═══ Data shown
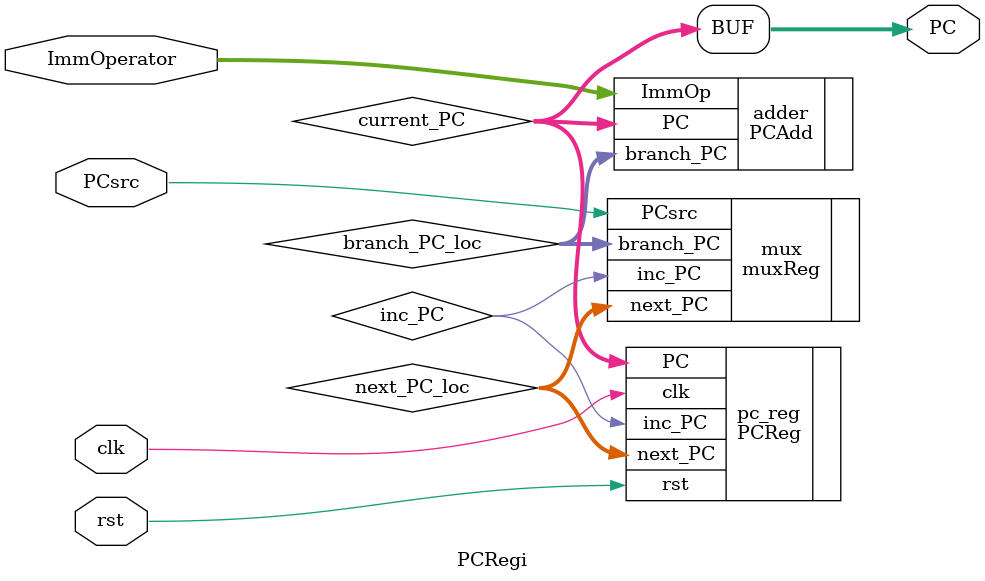
<source format=sv>
module PCRegi #(
    parameter DATA_WIDTH = 32
)(
    input logic clk,
    input logic rst,
    //input logic [DATA_WIDTH-1:0] next_PC,
    input logic PCsrc,
    input logic [DATA_WIDTH-1:0] ImmOperator,
    output logic [DATA_WIDTH-1:0] PC
    // output logic [DATA_WIDTH-1:0] inc_PC
);

// Internal signals to manage between module operations
logic [ DATA_WIDTH -1 :0] current_PC;
logic [DATA_WIDTH-1:0] branch_PC_loc;
logic [DATA_WIDTH-1:0] next_PC_loc;

muxReg #(
    .DATA_WIDTH(DATA_WIDTH)
) mux(
    .PCsrc(PCsrc), 
    .branch_PC(branch_PC_loc),
    .inc_PC(inc_PC),
    .next_PC(next_PC_loc)
);

PCReg #(
    .offset(4),
    .DATA_WIDTH(DATA_WIDTH)
) pc_reg(
    .clk(clk),
    .rst(rst),
    .next_PC(next_PC_loc),
    .PC(current_PC),
    .inc_PC(inc_PC)
);

PCAdd #(
    .DATA_WIDTH(DATA_WIDTH)  
) adder(
    .PC(current_PC),
    .ImmOp(ImmOperator), 
    .branch_PC(branch_PC_loc) 
);   

assign PC = current_PC;

endmodule
</source>
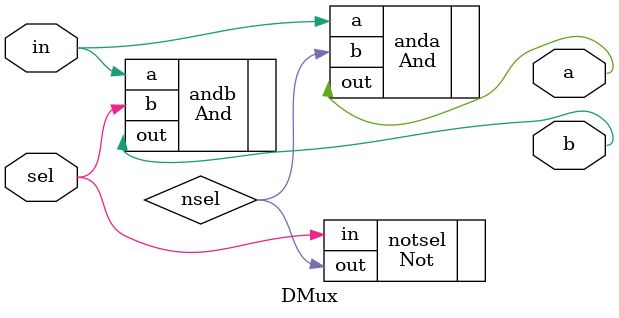
<source format=v>
/**
 * Demultiplexor:
 * {a, b} = {in, 0} if sel == 0
 *          {0, in} if sel == 1
 */

module DMux(in,sel,a,b);
	input in;
	input sel;
   	output a;
   	output b;

	Not notsel(.in(sel),.out(nsel));
	And anda(.a(in),.b(nsel),.out(a));
	And andb(.a(in),.b(sel),.out(b));
endmodule

</source>
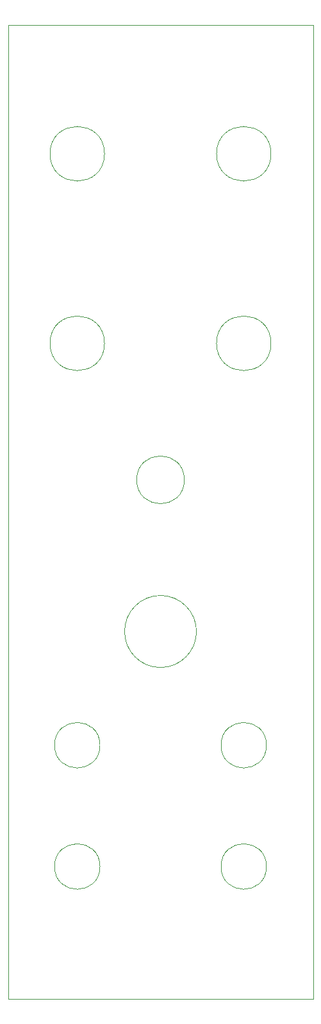
<source format=gm1>
%TF.GenerationSoftware,KiCad,Pcbnew,8.0.3*%
%TF.CreationDate,2024-07-07T15:48:55+01:00*%
%TF.ProjectId,555-adsr-panel,3535352d-6164-4737-922d-70616e656c2e,rev?*%
%TF.SameCoordinates,Original*%
%TF.FileFunction,Profile,NP*%
%FSLAX46Y46*%
G04 Gerber Fmt 4.6, Leading zero omitted, Abs format (unit mm)*
G04 Created by KiCad (PCBNEW 8.0.3) date 2024-07-07 15:48:55*
%MOMM*%
%LPD*%
G01*
G04 APERTURE LIST*
%TA.AperFunction,Profile*%
%ADD10C,0.100000*%
%TD*%
%TA.AperFunction,Profile*%
%ADD11C,0.050000*%
%TD*%
G04 APERTURE END LIST*
D10*
X69850000Y-168399993D02*
X69850000Y-39900000D01*
D11*
X104000000Y-134900000D02*
G75*
G02*
X98000000Y-134900000I-3000000J0D01*
G01*
X98000000Y-134900000D02*
G75*
G02*
X104000000Y-134900000I3000000J0D01*
G01*
X104000000Y-150900000D02*
G75*
G02*
X98000000Y-150900000I-3000000J0D01*
G01*
X98000000Y-150900000D02*
G75*
G02*
X104000000Y-150900000I3000000J0D01*
G01*
D10*
X110150000Y-39900000D02*
X110150000Y-168399993D01*
D11*
X82000000Y-134900000D02*
G75*
G02*
X76000000Y-134900000I-3000000J0D01*
G01*
X76000000Y-134900000D02*
G75*
G02*
X82000000Y-134900000I3000000J0D01*
G01*
X104600000Y-56900000D02*
G75*
G02*
X97400000Y-56900000I-3600000J0D01*
G01*
X97400000Y-56900000D02*
G75*
G02*
X104600000Y-56900000I3600000J0D01*
G01*
X94750000Y-119900000D02*
G75*
G02*
X85250000Y-119900000I-4750000J0D01*
G01*
X85250000Y-119900000D02*
G75*
G02*
X94750000Y-119900000I4750000J0D01*
G01*
D10*
X110150000Y-168399993D02*
X69850000Y-168399993D01*
X69850000Y-39900000D02*
X110150000Y-39900000D01*
D11*
X82600000Y-81900000D02*
G75*
G02*
X75400000Y-81900000I-3600000J0D01*
G01*
X75400000Y-81900000D02*
G75*
G02*
X82600000Y-81900000I3600000J0D01*
G01*
X93150000Y-99900000D02*
G75*
G02*
X86850000Y-99900000I-3150000J0D01*
G01*
X86850000Y-99900000D02*
G75*
G02*
X93150000Y-99900000I3150000J0D01*
G01*
X104600000Y-81900000D02*
G75*
G02*
X97400000Y-81900000I-3600000J0D01*
G01*
X97400000Y-81900000D02*
G75*
G02*
X104600000Y-81900000I3600000J0D01*
G01*
X82600000Y-56900000D02*
G75*
G02*
X75400000Y-56900000I-3600000J0D01*
G01*
X75400000Y-56900000D02*
G75*
G02*
X82600000Y-56900000I3600000J0D01*
G01*
X82000000Y-150900000D02*
G75*
G02*
X76000000Y-150900000I-3000000J0D01*
G01*
X76000000Y-150900000D02*
G75*
G02*
X82000000Y-150900000I3000000J0D01*
G01*
M02*

</source>
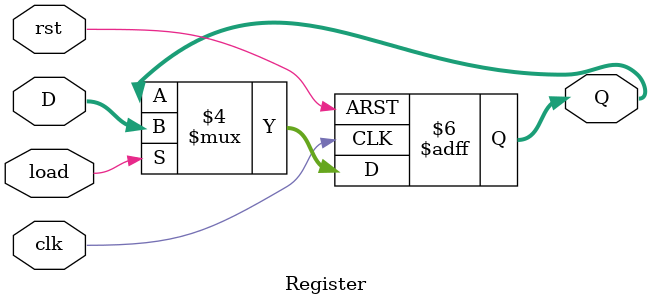
<source format=v>
module Register
#(parameter n=8)
(
 input clk,rst,load,
 input [n-1:0] D,
    output reg [n-1:0] Q
);
    always @(posedge clk or negedge rst ) begin
        if (rst==0) begin
            Q<=0;
        end
        else if (load==1) begin
            Q<=D;
        end
    end
endmodule
</source>
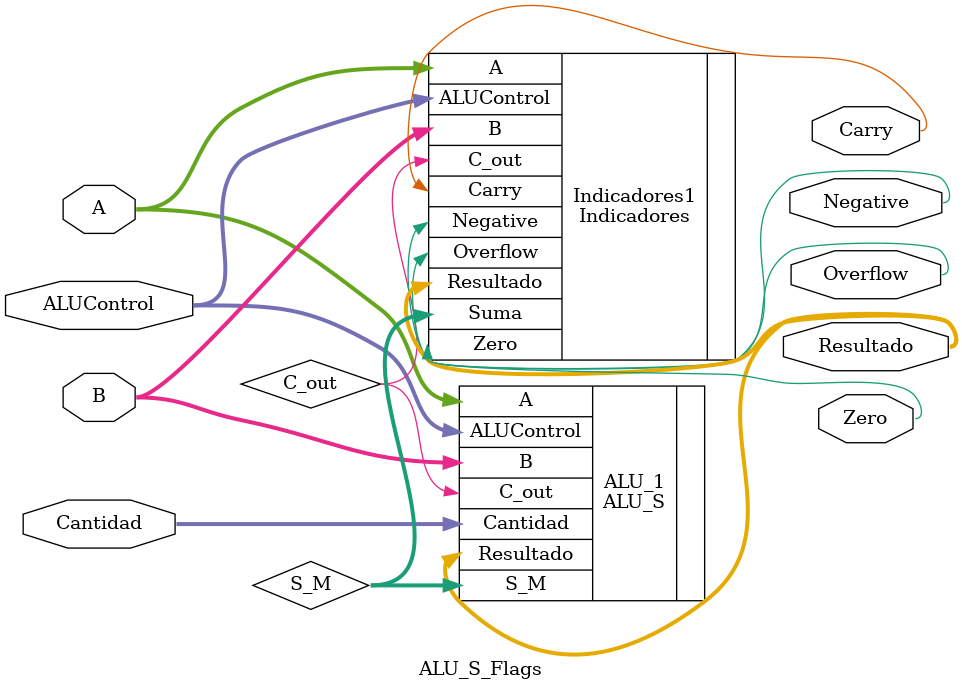
<source format=v>
module ALU_S_Flags(
    input wire [7:0] A, B,
    input wire [2:0] ALUControl,
    input wire [2:0] Cantidad,  // Ajustado a 3 bits como el módulo ALU_S
    output wire [7:0] Resultado,
    output wire Carry,
    output wire Overflow,
    output wire Negative,
    output wire Zero
);

    wire [7:0] S_M;
    wire C_out;

    // Para ALU_S
    ALU_S ALU_1 (
        .A(A),
        .B(B),
        .ALUControl(ALUControl),
        .Cantidad(Cantidad),
        .S_M(S_M),
        .C_out(C_out),
        .Resultado(Resultado)
    );

    // Para Indicadores
    Indicadores Indicadores1 (
        .A(A),
        .B(B),
        .ALUControl(ALUControl),
        .Suma(S_M),
        .C_out(C_out),
        .Resultado(Resultado),
        .Carry(Carry),
        .Overflow(Overflow),
        .Negative(Negative),
        .Zero(Zero)
    );

endmodule

</source>
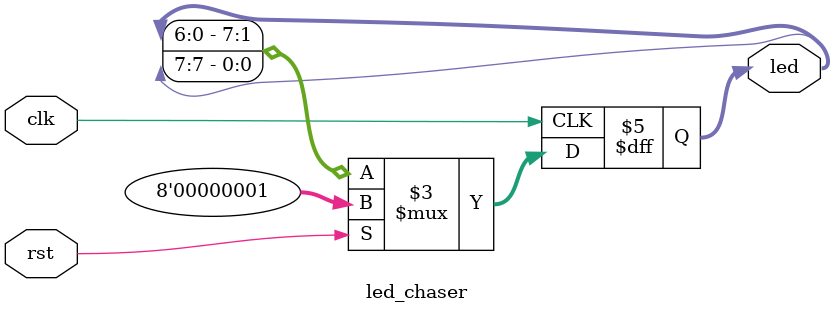
<source format=v>
module led_chaser (
    input wire clk,        // clock signal
    input wire rst,        // reset signal
    output reg [7:0] led   // 8-bit LED output
);

always @(posedge clk) begin
    if (rst) begin
        led <= 8'b00000001;   // on reset, light the first LED
    end else begin
        led <= {led[6:0], led[7]}; // on each rising clock edge, shift LED to the right
    end
end

endmodule


</source>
══════
Exercise description: Within the records, tally every line that contains the word "parameter". Only the resulting number should be given.

Result of this task: 2